As a new Aperture Science employee, your job is to build a series of bridges and supporting structures to enable a forklift truck-full of live test subjects to get safely from one side of the room to the other.

You can test that your bridges stand alone before starting

Building those structures is a simple matter of touching and dragging out girders and cables through a basic UI. These components readily affix to one another, and to each level’s smattering of anchor points.

You’ll need to observe the limitations of basic real-world physics, or your hastily built bridge will fall to pieces as soon as it’s subjected to the rigors of gravity and load. There’s a handy guide to basic bridge building principles in the menu, but much of it is pretty logical stuff – spread the load through multiple struts and anchor points, try to build in triangles for added rigidity, and so on.

There’s always a list of bridge building principles to hand

Portal provides the darkly whimsical setting for these experiments, with psychotic computer GLaDOS providing instruction in dispassionately menacing fashion. More importantly, it provides some of the wonderful gadgets from Valve’s brain-warping sci-fi world.

Chief among these, of course, are the portals themselves. Pretty soon you’ll need to reroute your test subjects through colored warp gates, jumping them across the level in an instant.
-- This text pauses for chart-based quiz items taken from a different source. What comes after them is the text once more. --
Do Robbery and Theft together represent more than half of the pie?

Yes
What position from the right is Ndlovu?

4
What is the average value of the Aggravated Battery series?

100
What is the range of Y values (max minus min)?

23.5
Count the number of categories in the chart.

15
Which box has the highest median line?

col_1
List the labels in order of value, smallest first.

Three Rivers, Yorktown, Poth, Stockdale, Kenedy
They will retain any momentum carried through, setting up some irresistible moments where you have to build jump ramps or construct a means to manage the descent of a free-falling fork-lift truck.
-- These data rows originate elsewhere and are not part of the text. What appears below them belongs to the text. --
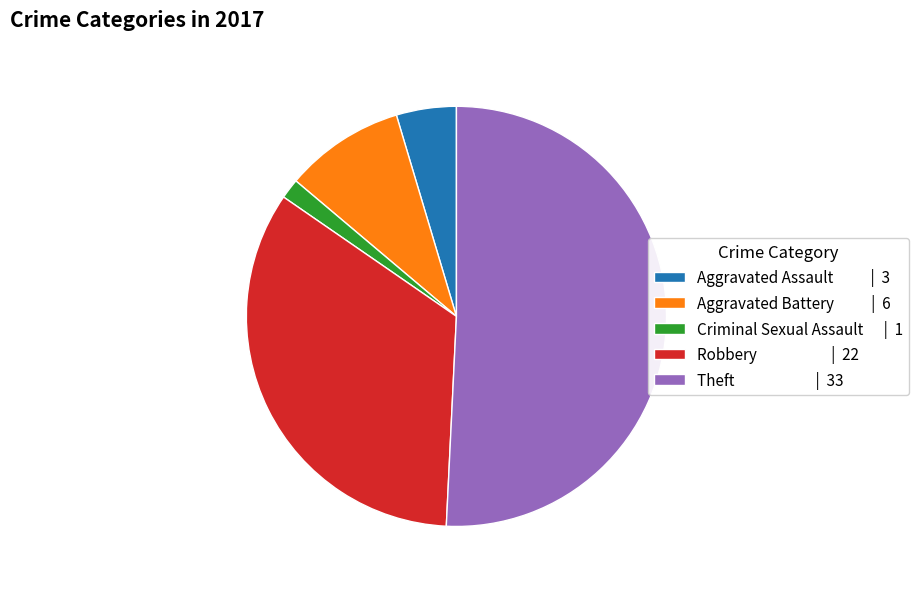

Combined, do Criminal Sexual Assault | 1 and Aggravated Battery | 6 account for over 50%?

No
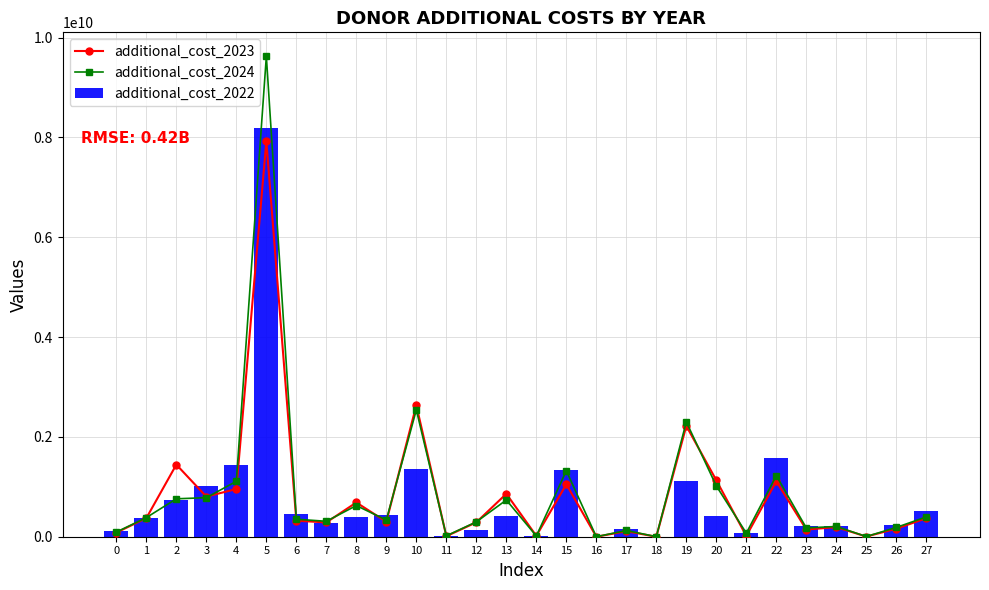

What is the average value of the additional_cost_2024 series?

893215228.8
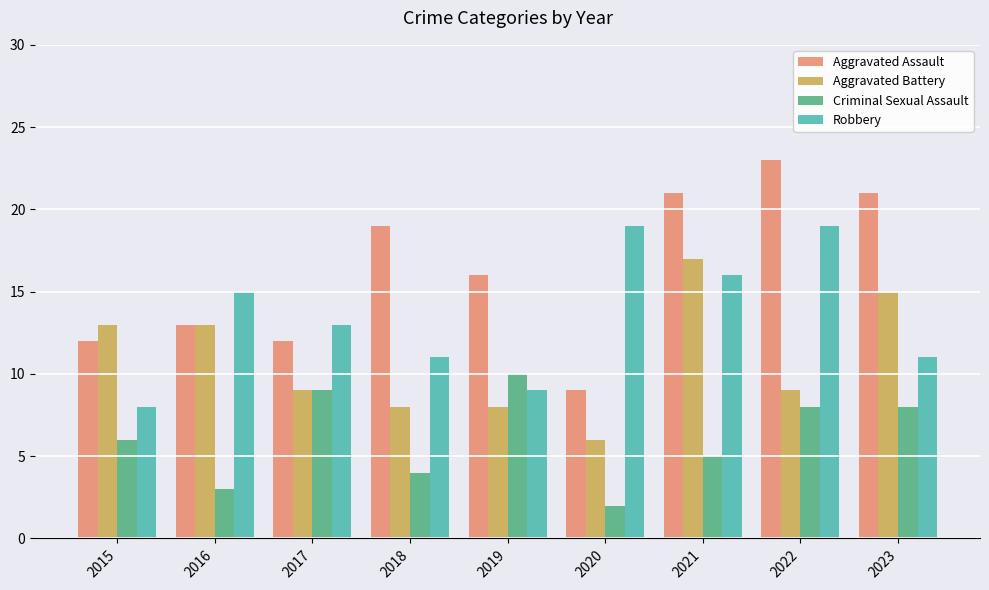

How many data points does each series have?

9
Turrets, comparison cubes and catapults are all here

You’ll also encounter murderous gun turrets that need to be knocked out from behind, companion cubes that need to be redirected onto switches, and catapults and bounce pads that introduce unpredictable propulsion to many of the 60 levels.

It all hangs together very well indeed, even if we found ourselves quietly hankering for the ability to manually add portals of our own.

Portals introduce criss-crossing paths

Such an expansive feature would doubtless break Bridge Constructor’s rigid, occasionally brittle framework. Indeed, the tougher levels here can become rather laborious as you constantly iterate on a single idea. You’ll spend a lot of time adding or subtracting individual components, or moving them slightly in a bid to subtly shift the balance.

Bridge Constructor Portal’s controls, too, can be a little fiddly on iPhone. We found that we often needed to pinch-zoom into individual sections to get the required precision, as the game’s semi-automated anchor point lock-in system is a little flaky in the default view.

Joining anchor points is easier when zoomed in

But those are as much quirks of the Bridge Constructor formula as outright flaws. You’ll need a certain temperament to fully enjoy Bridge Constructor Portal, and a willingness to fail repeatedly as part of the creative process. It’s not built to supply quick and easy thrills, despite its breezy presentation.

If you can live with its cycle of iteration and repeated failure, though, Bridge Constructor Portal is a thoroughly absorbing physics puzzler with a welcome dose of imported charisma.